Aim of the task — Please continue the description of the pytest test suite below, starting right after its final sentence.

Source document —
The shared test configuration in conftest.py provides:

  • Auto-skip outside the VM: pytest_ignore_collect checks os.geteuid() == 0 and os.access("/root", os.W_OK). Tests are silently skipped when run on the host or in CI.
  • run(cmd, timeout=10): Shell command helper returning CompletedProcess. All tests use this instead of calling subprocess directly.
  • output_dir fixture: Returns /root/tests (created automatically via autouse fixture). Tests that write temp files use this shared directory.

test_network.py orders tests from L1 (guest plumbing) through L7 (throughput) so that a failure at a lower layer immediately pinpoints the root cause. If L2 (net-proxy TCP) fails, there is no point debugging L4 (HTTP over MITM) — the proxy is not listening. This structure eliminates cascading false failures.

Several tests use @pytest.mark.parametrize to cover lists of items with a single test function:

  • Domain lists: test_dns_all_resolve_to_local checks 5 domains, test_ai_provider_domain_blocked checks 2 AI providers
  • Env vars: test_ca_env_var_set checks 3 CA-related environment variables
  • Binaries: test_ai_cli_installed, test_ai_cli_in_login_shell, test_ai_cli_help each check 3 AI CLIs
  • Runtimes: test_runtime_version checks 6 dev tools
  • Utilities: test_utility_available checks 39 unix utilities
  • Writable paths: test_writable_mounts checks 5 paths

The test_sandbox.py file also uses a fixture-based parametrization pattern for guest binary paths, yielding each existing binary path to test_guest_binary_not_writable and test_guest_binary_executable.

Stored items
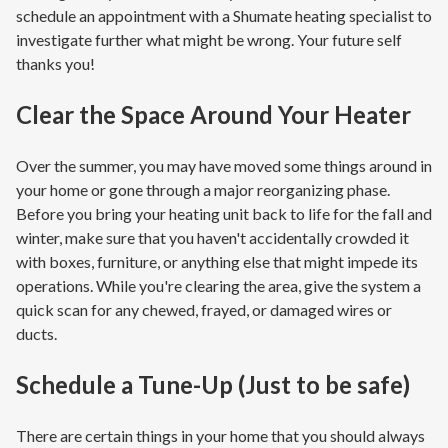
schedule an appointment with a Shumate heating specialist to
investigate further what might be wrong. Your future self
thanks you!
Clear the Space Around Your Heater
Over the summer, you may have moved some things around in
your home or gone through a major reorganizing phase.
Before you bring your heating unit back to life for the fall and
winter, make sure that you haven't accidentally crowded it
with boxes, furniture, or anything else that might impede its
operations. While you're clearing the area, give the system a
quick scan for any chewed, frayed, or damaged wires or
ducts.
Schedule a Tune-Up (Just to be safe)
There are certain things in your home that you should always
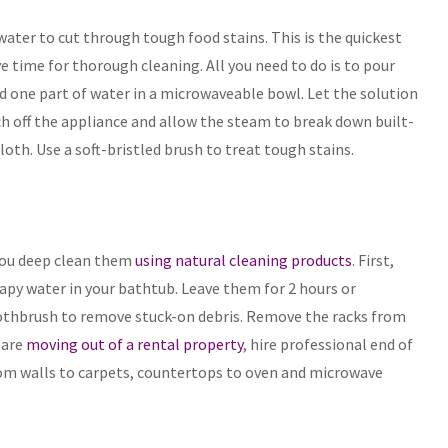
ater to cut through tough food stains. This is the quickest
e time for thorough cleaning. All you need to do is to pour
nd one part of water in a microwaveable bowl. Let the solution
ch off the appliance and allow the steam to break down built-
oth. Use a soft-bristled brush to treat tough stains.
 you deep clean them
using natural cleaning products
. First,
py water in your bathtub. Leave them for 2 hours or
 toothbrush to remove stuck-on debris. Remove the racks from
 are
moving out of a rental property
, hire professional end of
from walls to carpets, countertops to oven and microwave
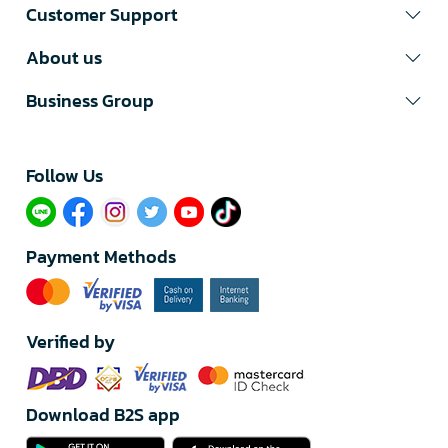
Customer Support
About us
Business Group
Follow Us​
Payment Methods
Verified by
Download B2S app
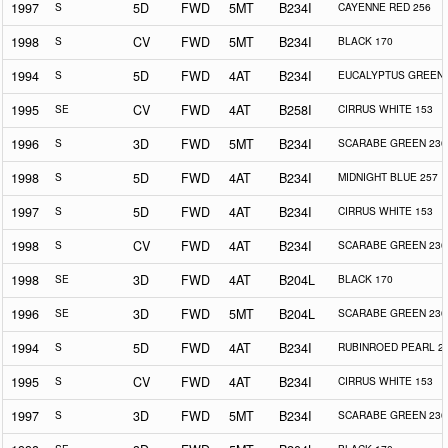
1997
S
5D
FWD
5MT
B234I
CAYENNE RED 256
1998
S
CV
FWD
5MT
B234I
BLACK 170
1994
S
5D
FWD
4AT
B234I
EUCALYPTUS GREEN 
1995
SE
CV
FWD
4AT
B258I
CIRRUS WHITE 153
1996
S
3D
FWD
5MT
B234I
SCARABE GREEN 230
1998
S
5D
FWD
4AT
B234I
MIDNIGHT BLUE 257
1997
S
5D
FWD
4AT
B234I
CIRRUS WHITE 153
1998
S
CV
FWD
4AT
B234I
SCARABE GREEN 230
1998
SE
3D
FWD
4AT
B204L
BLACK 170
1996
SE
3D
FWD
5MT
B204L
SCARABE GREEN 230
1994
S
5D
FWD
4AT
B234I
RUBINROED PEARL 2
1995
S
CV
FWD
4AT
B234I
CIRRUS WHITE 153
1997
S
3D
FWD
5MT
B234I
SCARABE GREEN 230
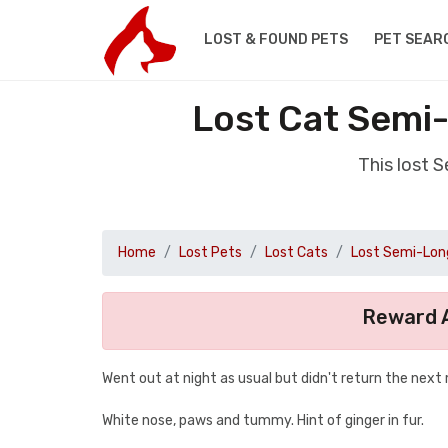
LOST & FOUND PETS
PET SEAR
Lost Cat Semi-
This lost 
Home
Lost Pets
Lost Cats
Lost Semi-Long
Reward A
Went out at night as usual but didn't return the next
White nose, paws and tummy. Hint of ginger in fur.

Output for this exercise —
  1. Add test functions to the appropriate guest/artifacts/diagnostics/test_<category>.py file, or create a new test_<category>.py.
  2. Use from conftest import run for shell commands and the output_dir fixture for temp files.
  3. Tests auto-skip outside the capsem VM — conftest checks for root user with writable /root.
  4. Run just run "capsem-doctor" to test. Initrd repacking picks up modified diagnostics/ files automatically.
  5. For new rootfs-level changes (packages, configs), run just build-assets instead.